New Ways of Analyzing Variation 46

Registration for NWAV46 is now open. Visit the Registration page using the navigation tool in the top right of this page. Registration closes Monday, October 16, 2017; after that you need to register on site. Also, note that some hotel accommodations’ blocks are released to the public before that October 16th deadline (some as early as October 1). Please plan accordingly. Looking forward to seeing you in Madison, WI, in November.

The University of Wisonsin-Madison and the city of Madison, WI, situated on an isthmus between Lake Mendota and Lake Monona, are host to the 46th NWAV conference on November 2nd to November 5th, 2017.

Wisconsin had, up until recently, a reputation for being a hotbed of progressive ideas, and the concept of progress is appropriate for language variation and change in the state.
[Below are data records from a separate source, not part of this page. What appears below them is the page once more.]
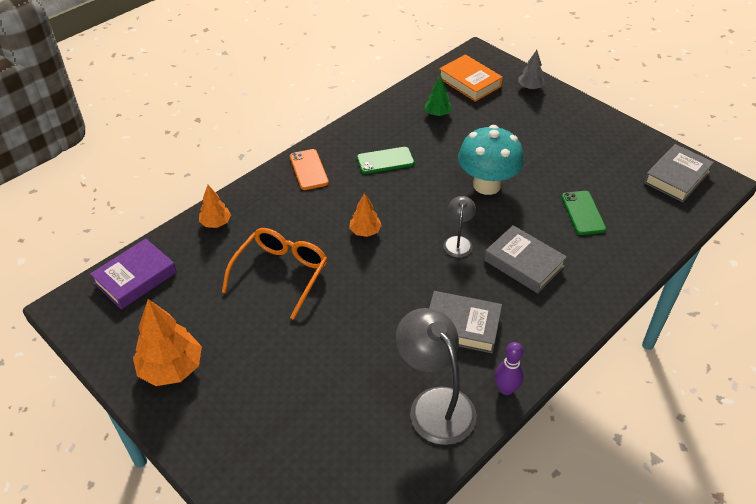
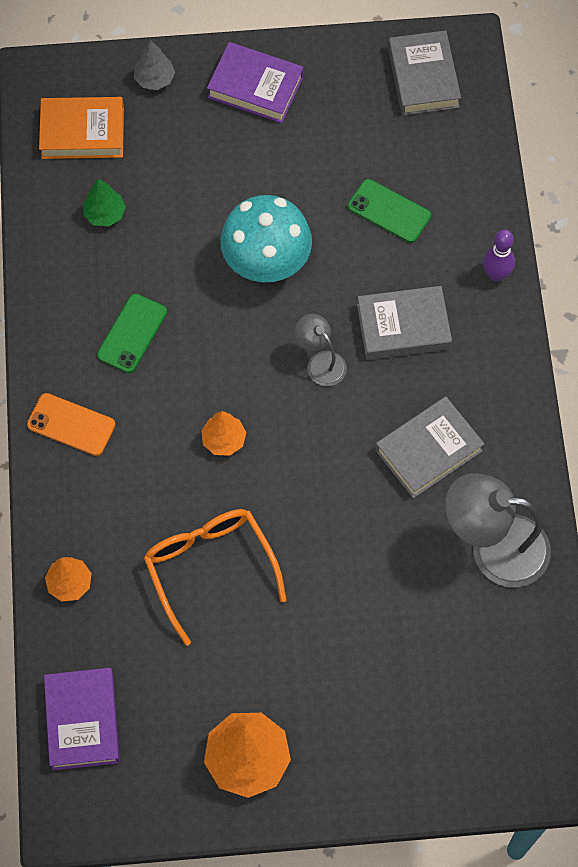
camera: 50 degrees left, 20 degrees up
(506, 389) = (530, 473): purple bowling pin -> purple bowling pin (496, 274)
(576, 121) = (255, 87): none -> purple book

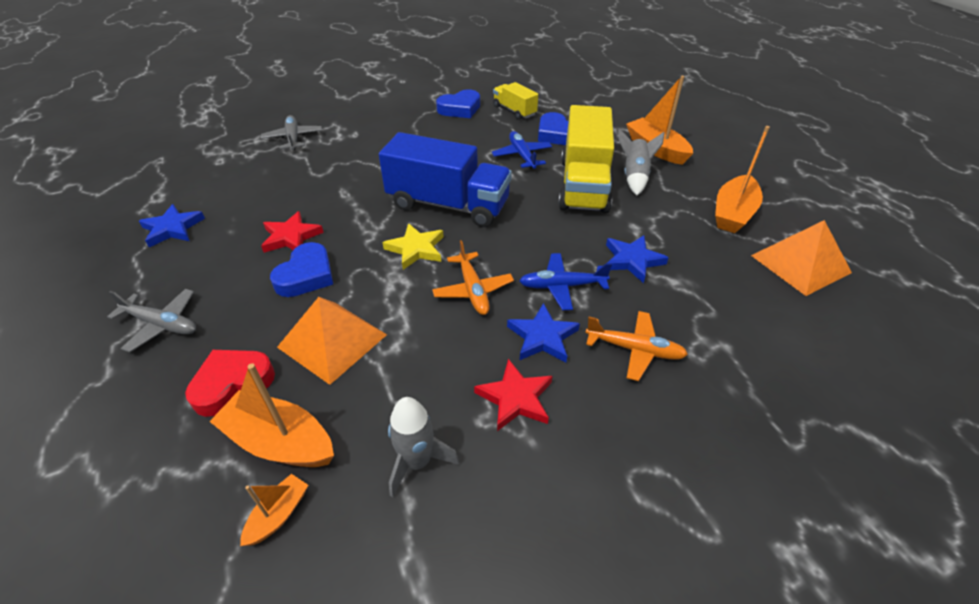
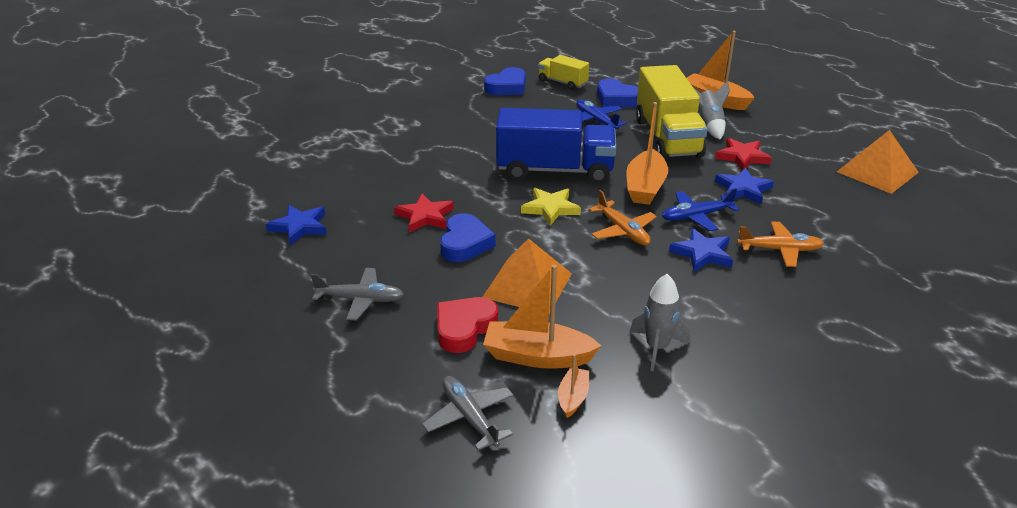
camera: 15 degrees left, 10 degrees down
(293, 138) = (355, 134): grey plane -> grey plane (470, 418)
(515, 398) = (706, 296): red star -> red star (742, 157)
(733, 213) = (807, 142): orange boat -> orange boat (645, 187)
While the direction of language variation and change cannot be predicted or considered to constitute progress per se, the field of linguistics generally and language variation and change specifically have made strides forward. Borrowing the idea from Robert La Follette, the theme of “Progress” was selected for 2017 because it can be both a call for progress, both in terms of how far we’ve come looking behind us and of the future directions in which we want to see the field move forward.

The plenary speakers feature researchers who seek to further our understanding of the connection between past and future changes in language.

  • Lauren Hall-Lew, University of Edinburgh, Reader, Linguistics and English Language
    When does a (sound) change stop progressing, Friday, 3:00 – 4:30, Varsity Hall I-II, Union South
  • Monica Macaulay, UW-Madison, Professor, Linguistics
    Whence and whither Menominee? Tracing 125 years of variation and change, Thursday, 5:30 – 6:30, Varsity Hall I-II, Union South
  • Almeida Jacqueline Toribio, University of Texas at Austin, Professor, Department of Spanish & Portuguese
    National and diasporic linguistic varieties as evidence of social affiliations: The case of Afro-Hispanics, Friday, 6:00 – 7:30, Varsity Hall I-II, Union South
  • Julie Washington, Georgia State University, Professor, Educational Psychology, Special Education and Communication Disorders; Program Director, Communication Sciences and Disorders
    Exploring the Growth of Language and Literacy of African American Children:
    The Influence of Gender and Dialectal Variation
    , Saturday, 2:45 – 3:45, Varsity Hall I-II, Union South

Other highlights include eight workshops, two special sessions, an American Speech session, a talk by William Labov, a showing of Walt Wolfram’s new movie on African American English, and more (maybe even an event we’d like to call “bowling with the editors”). And don’t forget the t-shirts.